To prove it, he translates a Latin prayer that was once commonly recited after communion during the season of advent. “Teach us to despise the things of the earth and to love the things of heaven.” Overcoming centuries of loathing the corporeal world is no small task, and, McDonagh argues, it serves little purpose to downplay the work ahead. 

It’s thrilling to witness such radical theological challenges being batted around inside the curved wooden walls of an auditorium named after St. Augustine, the theologian whose skepticism of things bodily and material so profoundly shaped the Church. But I would imagine that for the conspicuously silent men in black robes in the front row, who study and teach in this building, it is also a little terrifying.

*** 

For McDonagh, the changes at the Vatican are even more striking. “The last time I had a Papal audience was 1963,” he tells me over spaghetti vongole. “I let three Popes go by.” And yet here he is, back in Rome, having helped draft the most talked-about encyclical anyone can remember

McDonagh points out that it’s not just Latin Americans who figured out how to reconcile a Christian God with a mystical Earth. The Irish Celtic tradition also managed to maintain a sense of “divine in the natural world. Water sources had a divinity about them. Trees had a divinity to them.” But, in much of the rest of the Catholic world, all of this was wiped out. “We are presenting things as if there is continuity, but there wasn’t continuity.

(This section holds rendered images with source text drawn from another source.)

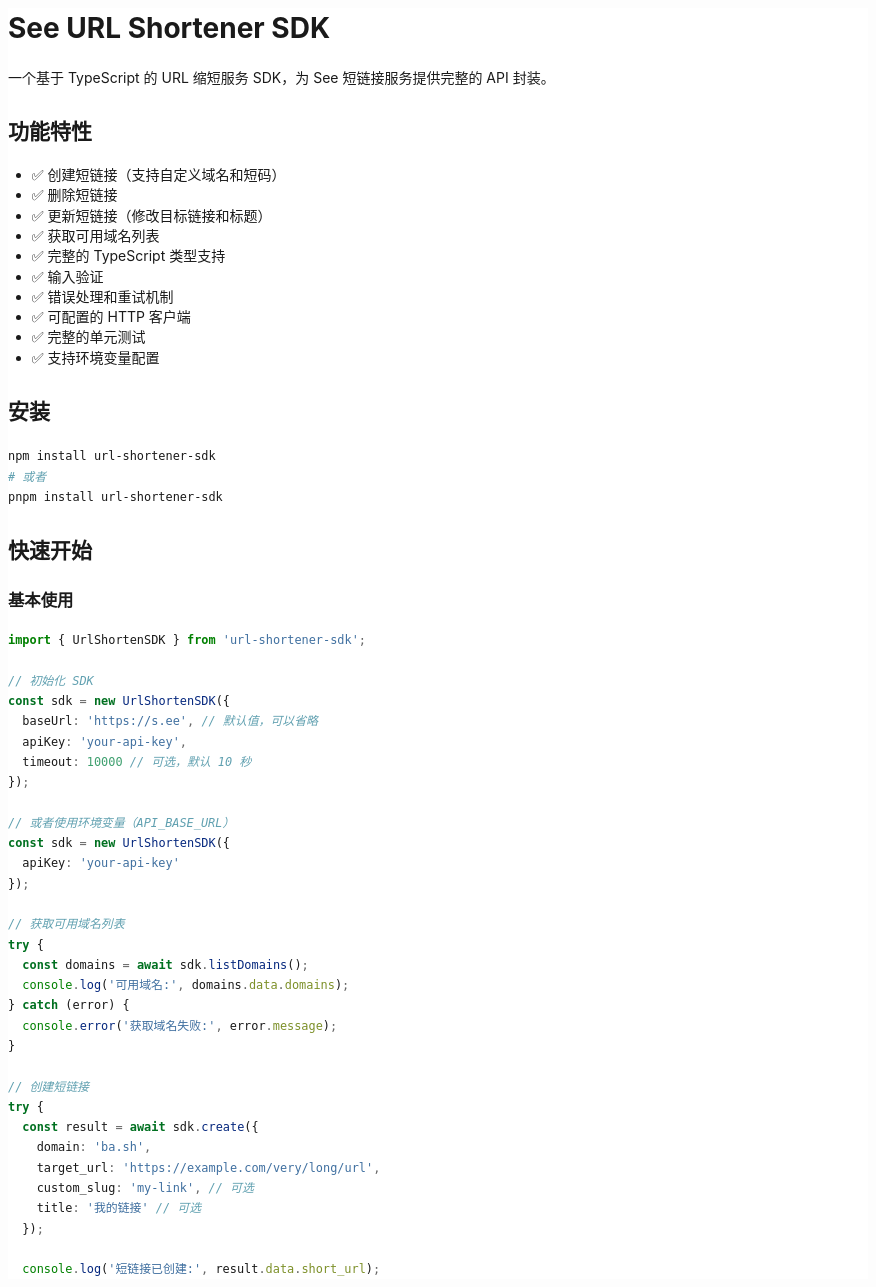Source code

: # See URL Shortener SDK

一个基于 TypeScript 的 URL 缩短服务 SDK，为 See 短链接服务提供完整的 API 封装。

## 功能特性

- ✅ 创建短链接（支持自定义域名和短码）
- ✅ 删除短链接
- ✅ 更新短链接（修改目标链接和标题）
- ✅ 获取可用域名列表
- ✅ 完整的 TypeScript 类型支持
- ✅ 输入验证
- ✅ 错误处理和重试机制
- ✅ 可配置的 HTTP 客户端
- ✅ 完整的单元测试
- ✅ 支持环境变量配置

## 安装

```bash
npm install url-shortener-sdk
# 或者
pnpm install url-shortener-sdk
```

## 快速开始

### 基本使用

```typescript
import { UrlShortenSDK } from 'url-shortener-sdk';

// 初始化 SDK
const sdk = new UrlShortenSDK({
  baseUrl: 'https://s.ee', // 默认值，可以省略
  apiKey: 'your-api-key',
  timeout: 10000 // 可选，默认 10 秒
});

// 或者使用环境变量（API_BASE_URL）
const sdk = new UrlShortenSDK({
  apiKey: 'your-api-key'
});

// 获取可用域名列表
try {
  const domains = await sdk.listDomains();
  console.log('可用域名:', domains.data.domains);
} catch (error) {
  console.error('获取域名失败:', error.message);
}

// 创建短链接
try {
  const result = await sdk.create({
    domain: 'ba.sh',
    target_url: 'https://example.com/very/long/url',
    custom_slug: 'my-link', // 可选
    title: '我的链接' // 可选
  });
  
  console.log('短链接已创建:', result.data.short_url);
```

That theology was functionally lost.” (It’s a sleight of hand that many conservatives are noticing. “Pope Francis, The Earth Is Not My Sister,” reads a recent headline in The Federalist, a right-wing Web magazine.)


As for McDonagh, he is thrilled with the encyclical, although he wishes it had gone even further in challenging the idea that the earth was created as a gift to humans. How could that be so, when we know it was here billions of years before we arrived? 

I ask how the Bible could survive this many fundamental challenges—doesn’t it all fall apart at some point? He shrugs, telling me that scripture is ever evolving, and should be interpreted in historical context. If Genesis needs a prequel, that’s not such a big deal. Indeed, I get the distinct sense that he’d be happy to be part of the drafting committee.


In the coming days we will have more to say, with detailed and rigorous analysis, about Naomi Klein and the Vatican's newest "allies".  There can be no doubt that the Pope and his circles, in both word and deed, are attempting an institutional alignment of the Church with certain strains of "environmentalism" and with left-leaning "popular movements" -- a move that will have far reaching practical implications even for the day-to-day life of the Church.


What the media (both secular and Catholic) have reported about the "Communist crucifixes" is but the proverbial tip of the iceberg of what has been happening in the last few weeks. It is no exaggeration to say that the "deep", "total" and "irreversible" change of which some of the Pope's closest advisers (Cardinals Maradiaga, Braz de Aviz and Archbishop Tucho Fernandez) have spoken about since the beginning of the year, has begun to be implemented at a fierce and rapid pace.